Aprì la finestra e la gettò.
Si sedette, le fiamme gialle davanti a lui divamparono, inghiottendolo nel ritorno di fiamma. 
 
 
"Mio papà è un Eroe.
Lo ha detto la mia mamma, sapete?
Ha salvato una bambina della mia età, ma...
Vorrei che avesse salvato anche sé stesso."
Singhiozzò il bambino al microfono, le lacrime rigavano il suo volto 
e quello di tutti i presenti alla Giornata dell'Eroe, in memoria di Samuel Jackson,
pompiere morto per salvare una vita, padre di famiglia ed Eroe.

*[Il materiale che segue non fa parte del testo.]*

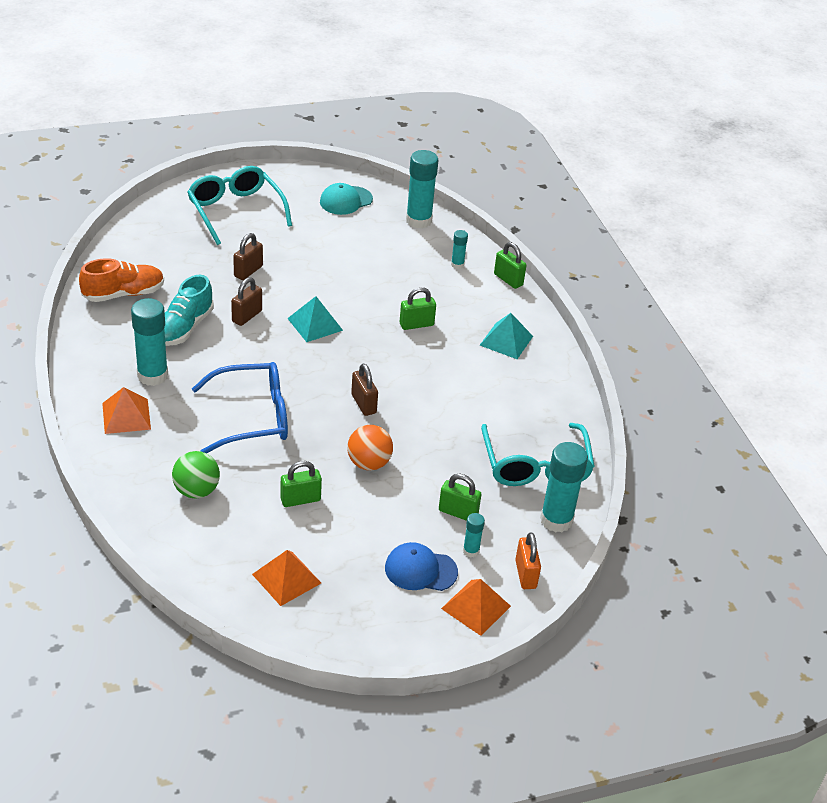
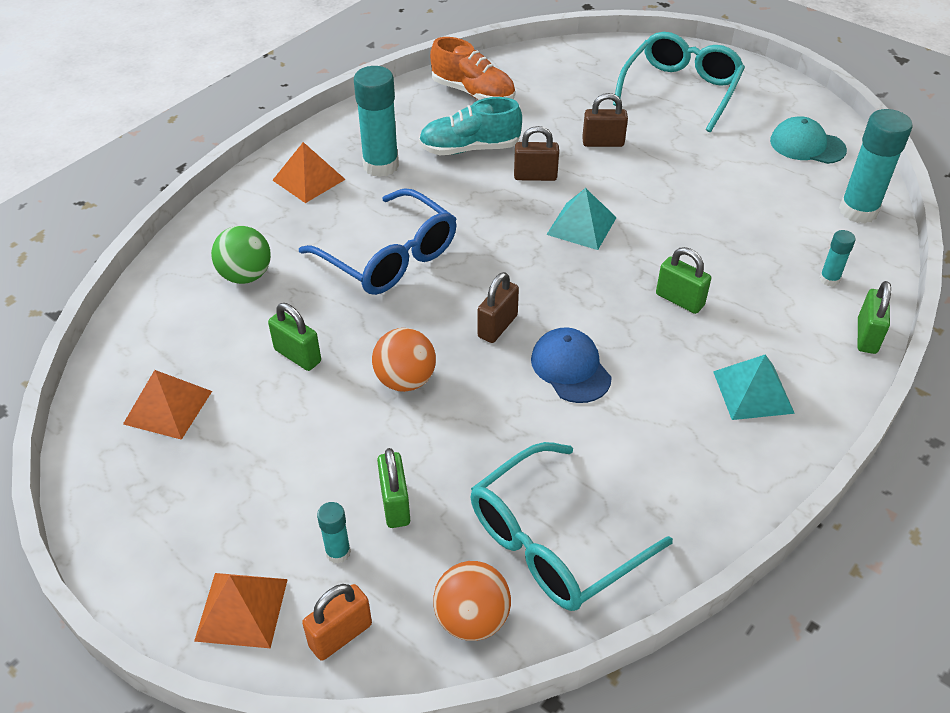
camera: 60 degrees right, 5 degrees up
(420, 570) = (266, 518): blue cap -> blue cap (570, 368)
(556, 520) = (472, 619): turquoise glue stick -> orange ball

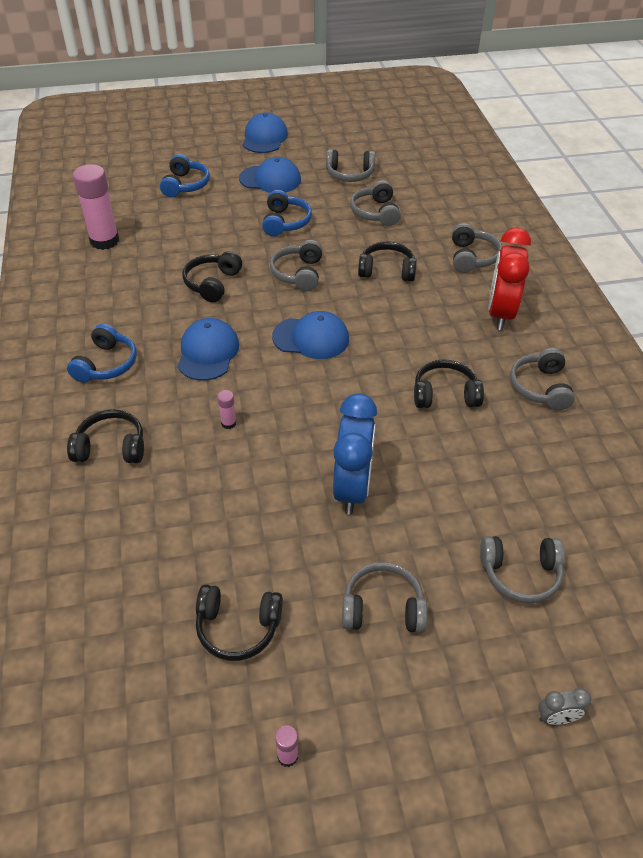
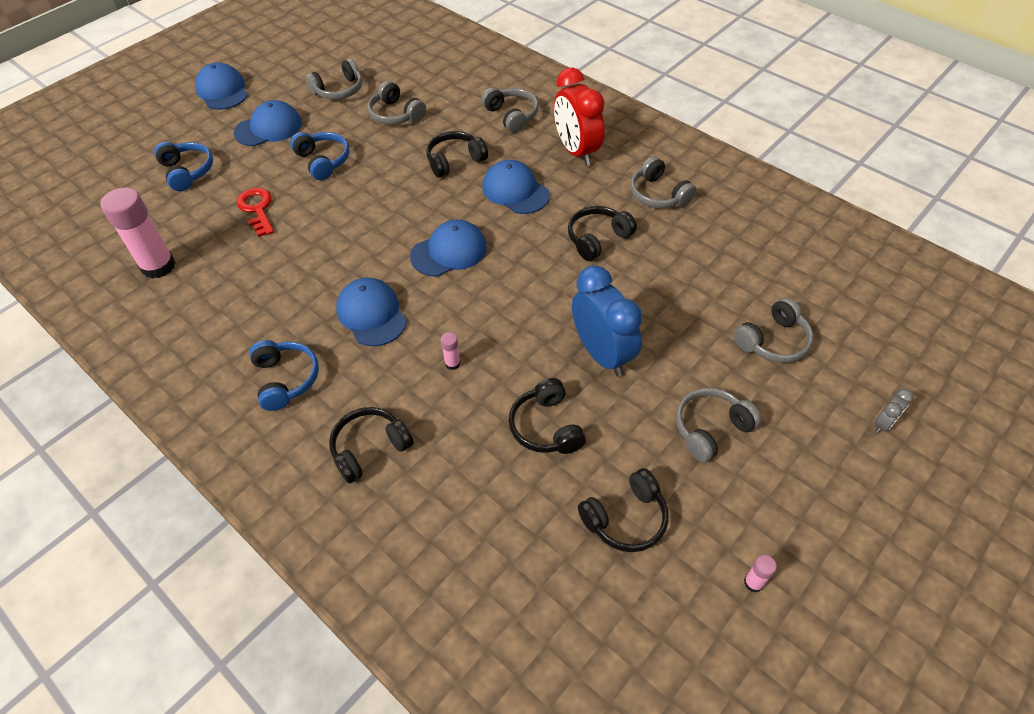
camera: 35 degrees left, 5 degrees up
(205, 234) = (257, 209): none -> red key
(212, 283) = (312, 250): black headphones -> black headphones (546, 427)
(298, 273) = (382, 201): grey headphones -> none
(413, 319) = (515, 191): none -> blue cap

"Il mio papà è un Eroe, il mio Eroe, ma anche quello di altri.
La moglie di Samuel piangeva mentre ascoltava il suo bambino parlare del padre morto."
Si avvicinò a lui e lo abbracciò, si sporse verso il microfono e lo disse:
"Mio marito è un Eroe, ma è morto.
Non ha mai commesso azioni malvagie, mai.
E amava il suo lavoro, e penso che per lui, salvare così tante vite e per ultima quella di una bambina dell'età di nostro figlio, sia stato il traguardo più grande. 
Gli Eroi esistono, vivono fra noi. Sono pompieri, poliziotti, soldati, medici.
Sono persone normali, sono umani... e loro ci salvano. 
Mio marito è ed era uno di questi."
La voce della donna si spezzò.
"Era il mio Eroe e lo sarà per sempre."